- Khlanta in 2019
- Born: 20 April 1941 Kopashnovo [uk], Khust Raion, Kingdom of Hungary
- Died: 22 September 2026 (aged 85)
- Education: Uzhhorod National University; Institute of Art History, Folklore and Ethnography;
- Occupation: Folklorist

= Ivan Khlanta =

Ukrainian folklorist (1941–2026)

Ivan Vasyliovych Khlanta (Іван Васильович Хланта; 20 April 1941 – 22 September 2026) was a Ukrainian folklorist.

== Life and career ==
Khlanta was born in Kopashnovo, Khust Raion on 20 April 1941. He attended Uzhhorod National University, graduating in 1964. He served in the armed forces, and completed his undergraduate studies at the Institute of Art History, Folklore and Ethnography. In 1976, he defended his PhD thesis "Ukrainian Social and Domestic Fairy Tale". He taught literature and Ukrainian language at School No. 6 in Uzhhorod.

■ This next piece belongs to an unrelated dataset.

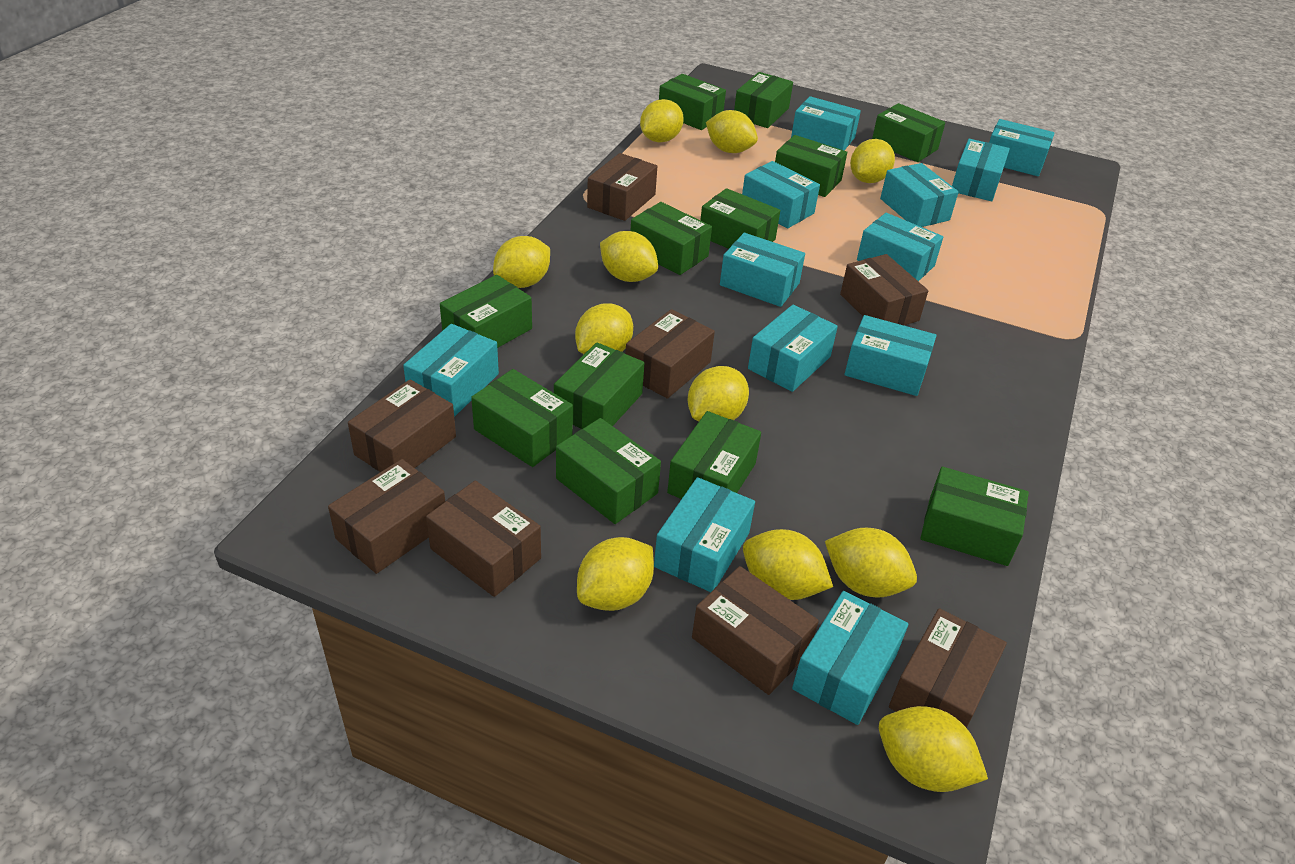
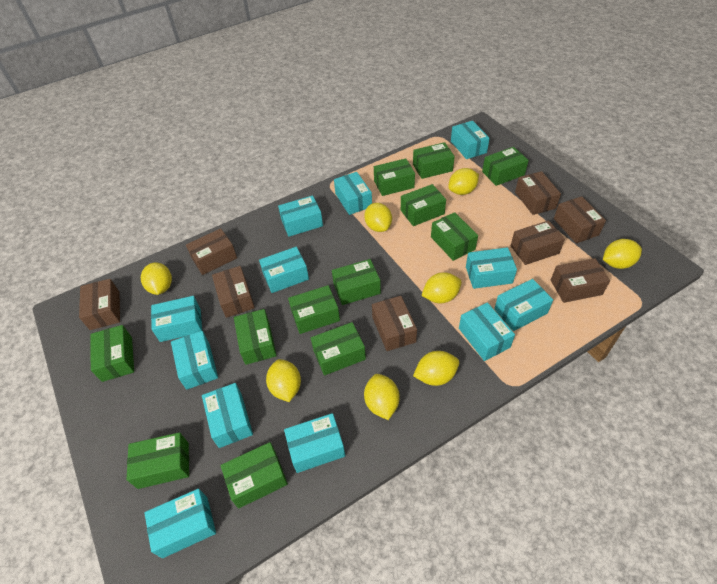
yellow lemon: 11 -> 8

As a folklorist, Khlanta collected and published numerous songs such as Mother's Heart, Fairy Tales and Legends from Under Khust Castl, Scythe Fell on a Stone, Rejuvenating Water, Oskar Kohlberg, Tales of Pokuttya, Truth and Wrong, Clever Woman, How a Man Taught a Cat to Work, Bunny Bell and Gifts of Pears. In 2004, President Leonid Kuchma awarded Khlanta the honorary title of Merited Figure of Arts of Ukraine.

Khlanta died on 22 September 2026, at the age of 85.